5. Subsidiairement, les recourants critiquent l'emplacement des cases prévues, notamment l'idée de baliser des cases de manière alternée, estimant que cette disposition met en danger les piétons, et particulièrement les enfants. Ils soulignent également que certains emplacements balisés risquent de créer des difficultés lors de la sortie des garages privés et demandent la suppression ou le déplacement de certaines places.
Selon l'autorité intimée, les places de stationnement ont été planifiées en tenant compte des endroits où les voitures semblaient stationner, ce que contestent toutefois les recourants.
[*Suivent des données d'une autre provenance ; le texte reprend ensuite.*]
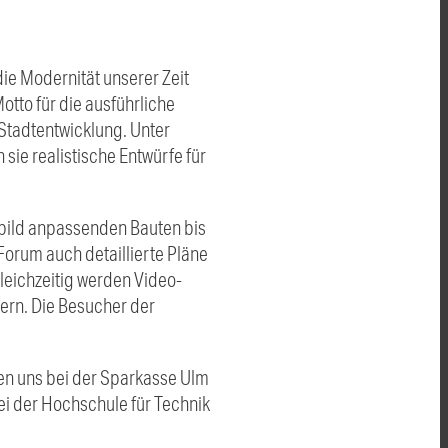
ie Modernität unserer Zeit
otto für die ausführliche
Stadtentwicklung. Unter
sie realistische Entwürfe für
tbild anpassenden Bauten bis
rum auch detaillierte Pläne
Gleichzeitig werden Video-
tern. Die Besucher der
ken uns bei der Sparkasse Ulm
bei der Hochschule für Technik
On ne voit cependant pas en quoi la disposition alternée telle que projetée créerait un danger particulier au vu notamment de la distance séparant les places de stationnement ainsi que la largeur du chemin. De plus, l'autorité intimée a précisé à plusieurs reprises que les places de stationnement pouvaient être facilement déplacées et que le service des routes et de la mobilité était prêt à le faire si cela s'avérait nécessaire, les habitants du quartier ayant par ailleurs été invités à faire des propositions dans ce sens. La création des places de stationnement projetées obligera les automobilistes à se parquer dans les zones balisées réparties tout au long du chemin, ce qui évitera le parcage sauvage et garantira une certaine sécurité. De plus, dès lors que des véhicules stationnaient déjà dans le chemin, hors de toute zone balisée, le risque de danger invoqué par les recourants existait même sans la mesure envisagée.
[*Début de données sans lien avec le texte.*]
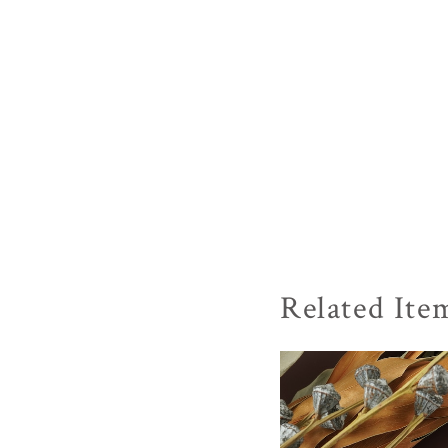
Related Ite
6. Les considérants qui précèdent conduisent au rejet du recours et à la confirmation de la décision attaquée. Vu l'issue du pourvoi, un émolument est mis à la charge des recourants, solidairement entre eux. Il ne sera en outre pas alloué de dépens.
Par ces motifs
le Tribunal administratif
arrête:
I. Le recours est rejeté.
II. La décision de la municipalité de Lausanne publiée dans la feuille des avis officiels du 27 septembre 2005 est confirmée.
III. Un émolument de justice de 1'000 (mille) francs est mis à la charge des recourants, solidairement entre eux.
IV. Il n'est pas alloué de dépens.
san/Lausanne, le 22 février 2007
Le président: La
greffière:
Le présent arrêt est communiqué aux destinataires de l'avis d'envoi ci-joint.
Le présent arrêt peut faire l'objet, dans les trente jours suivant sa notification, d'un recours au Tribunal fédéral. Le recours en matière de droit public s'exerce aux conditions des articles 82 ss de la loi du 17 juin 2005 sur le Tribunal fédéral (LTF - RS 173.110), le recours constitutionnel subsidiaire à celles des articles 113 ss LTF. Le mémoire de recours doit être rédigé dans une langue officielle, indiquer les conclusions, les motifs et les moyens de preuve, et être signé. Les motifs doivent exposer succinctement en quoi l’acte attaqué viole le droit. Les pièces invoquées comme moyens de preuve doivent être jointes au mémoire, pour autant qu’elles soient en mains de la partie; il en va de même de la décision attaquée.